Familiegeschiedenis Van der Tang (8)
Deze aflevering begint met het overlijden van Barend van der Bron in 1815 en eindigt met het overlijden van Gerrit van Klaveren in 1814. Namen die genoemd worden zijn Aaltje Tromp, Cornelis van der Bron, Antoinette Liefting en Teuntje van Tol.
Door Aad van der Tang
NIEUWSBLAD Jaargang 11 nummer 1, januari 2012
Mevrouw De Graaff
Barend van der Bron overleed in oktober 1815 en werd in de dorpskerk begraven. Zijn weduwe Aaltje Tromp zette hun winkel voort. Hun dochter Adriana van der Bron – het stiefzusje van Teuntje van Tol – trouwde in de zomer van 1816 met Hermanus de Graaff, de zoon van de bloemkweker Cornelis de Graaff. Govert Tromp was voor zijn nicht getuige en Gijsbert Blokhuis voor zijn zwager. Gijsbert Blokhuis, getrouwd met een dochter van Cornelis de Graaff, was deelgenoot in de firma Cornelis de Graaff en Zonen en toen zijn schoonvader in 1820 overleed waren hij en Hermanus de Graaff diens enige erfgenamen. Had Aaltje Tromp alle reden om trots te zijn op haar dochter, haar zoon stelde haar teleur.

● **Uit te voeren**:
1 > Vervang in de items "assembly elections" door "general elections" in de regels van de regel met "কেন্দ্রীয় কমিটির বিবৃতি" tot en met de regel met "caste census". Geef alleen die regels weer, verder ongewijzigd.
2 > Zet de familiegeschiedenis Van der Tang voort na de laatste zin.
De tekst en de items vormen afzonderlijk materiaal.

● **Gegeven items**:
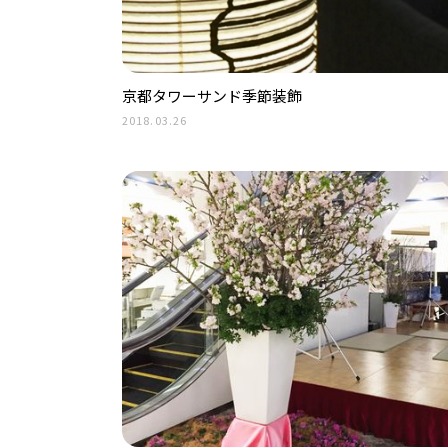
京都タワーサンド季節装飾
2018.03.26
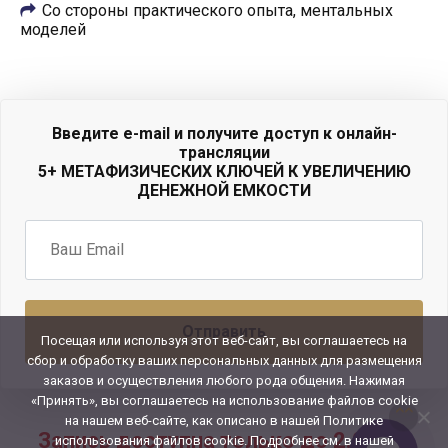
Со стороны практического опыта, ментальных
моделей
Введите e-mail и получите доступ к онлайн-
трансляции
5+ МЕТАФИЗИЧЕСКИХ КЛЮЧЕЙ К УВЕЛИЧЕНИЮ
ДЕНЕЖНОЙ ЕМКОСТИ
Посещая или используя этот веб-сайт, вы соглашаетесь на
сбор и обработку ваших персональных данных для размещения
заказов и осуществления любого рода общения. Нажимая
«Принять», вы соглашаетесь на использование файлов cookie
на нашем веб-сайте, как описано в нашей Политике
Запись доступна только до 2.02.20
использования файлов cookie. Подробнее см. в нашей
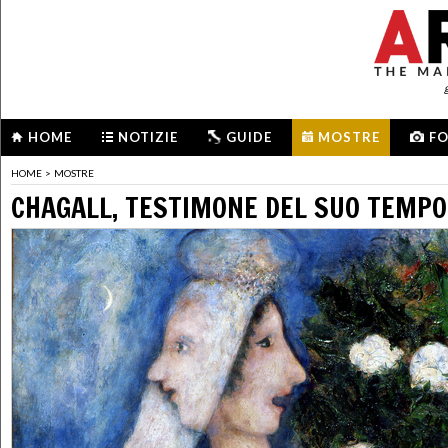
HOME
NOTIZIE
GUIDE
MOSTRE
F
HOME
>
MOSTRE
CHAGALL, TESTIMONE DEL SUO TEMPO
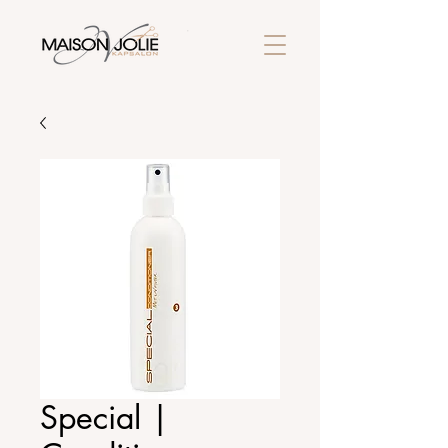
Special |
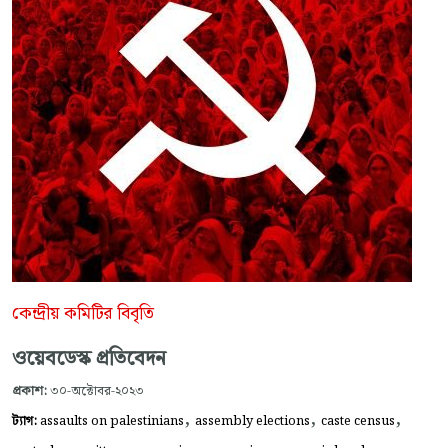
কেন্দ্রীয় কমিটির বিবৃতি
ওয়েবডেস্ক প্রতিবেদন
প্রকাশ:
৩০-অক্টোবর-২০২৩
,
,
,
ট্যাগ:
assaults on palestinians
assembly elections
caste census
---
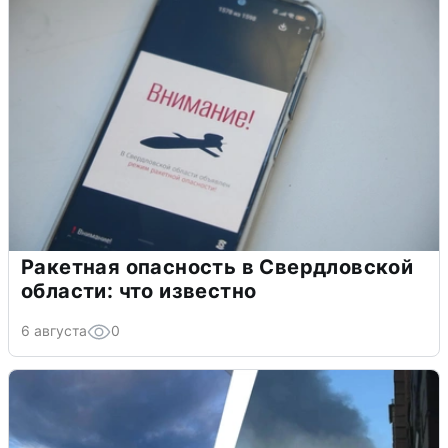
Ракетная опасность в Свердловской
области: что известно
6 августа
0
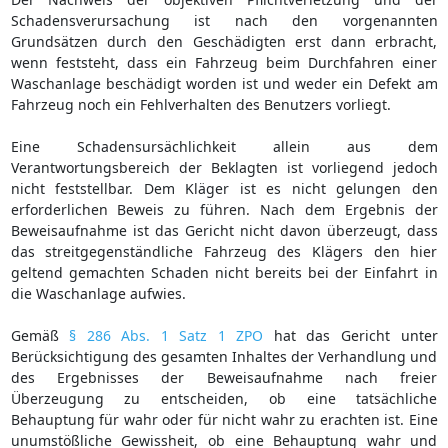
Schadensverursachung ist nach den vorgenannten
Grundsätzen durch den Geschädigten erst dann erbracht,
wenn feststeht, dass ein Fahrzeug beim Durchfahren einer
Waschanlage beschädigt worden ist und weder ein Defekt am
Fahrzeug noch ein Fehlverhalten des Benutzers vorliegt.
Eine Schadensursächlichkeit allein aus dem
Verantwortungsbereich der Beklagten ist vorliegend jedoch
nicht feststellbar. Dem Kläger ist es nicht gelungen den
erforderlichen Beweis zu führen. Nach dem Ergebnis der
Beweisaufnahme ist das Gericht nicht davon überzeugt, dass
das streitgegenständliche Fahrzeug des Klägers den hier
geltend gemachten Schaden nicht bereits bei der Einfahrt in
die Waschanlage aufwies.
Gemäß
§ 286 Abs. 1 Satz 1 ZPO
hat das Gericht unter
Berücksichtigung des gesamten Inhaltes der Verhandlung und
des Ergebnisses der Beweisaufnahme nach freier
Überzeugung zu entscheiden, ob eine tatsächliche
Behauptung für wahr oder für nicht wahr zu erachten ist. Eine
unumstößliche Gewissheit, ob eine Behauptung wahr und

● **Uitwerkingen**:
1 >
কেন্দ্রীয় কমিটির বিবৃতি
ওয়েবডেস্ক প্রতিবেদন
প্রকাশ:
৩০-অক্টোবর-২০২৩
,
,
,
ট্যাগ:
assaults on palestinians
general elections
caste census

2 >
Cornelis van der Bron trouwde in november 1816 te Den Haag met Hermina Antonetta Lieftink, een naaister. Zijn moeder gaf van haar afkeuring of onverschilligheid blijk door via een notariële akte haar toestemming te geven. Cornelis was aanvankelijk vleeshouwer. Later werd hij belastingambtenaar, eerst te Den Haag en later te Rotterdam. In 1837 hertrouwde hij met de ruim twintig jaar jongere dienstbode Joanna Maria Garnier. Cornelis – bijna vijftig jaar – vroeg zijn moeder weer om toestemming, maar ook nu schakelde ze de notaris in. Misschien was dit het laatste levensteken dat hij van haar ontving, want Aaltje Tromp overleed het jaar daarop.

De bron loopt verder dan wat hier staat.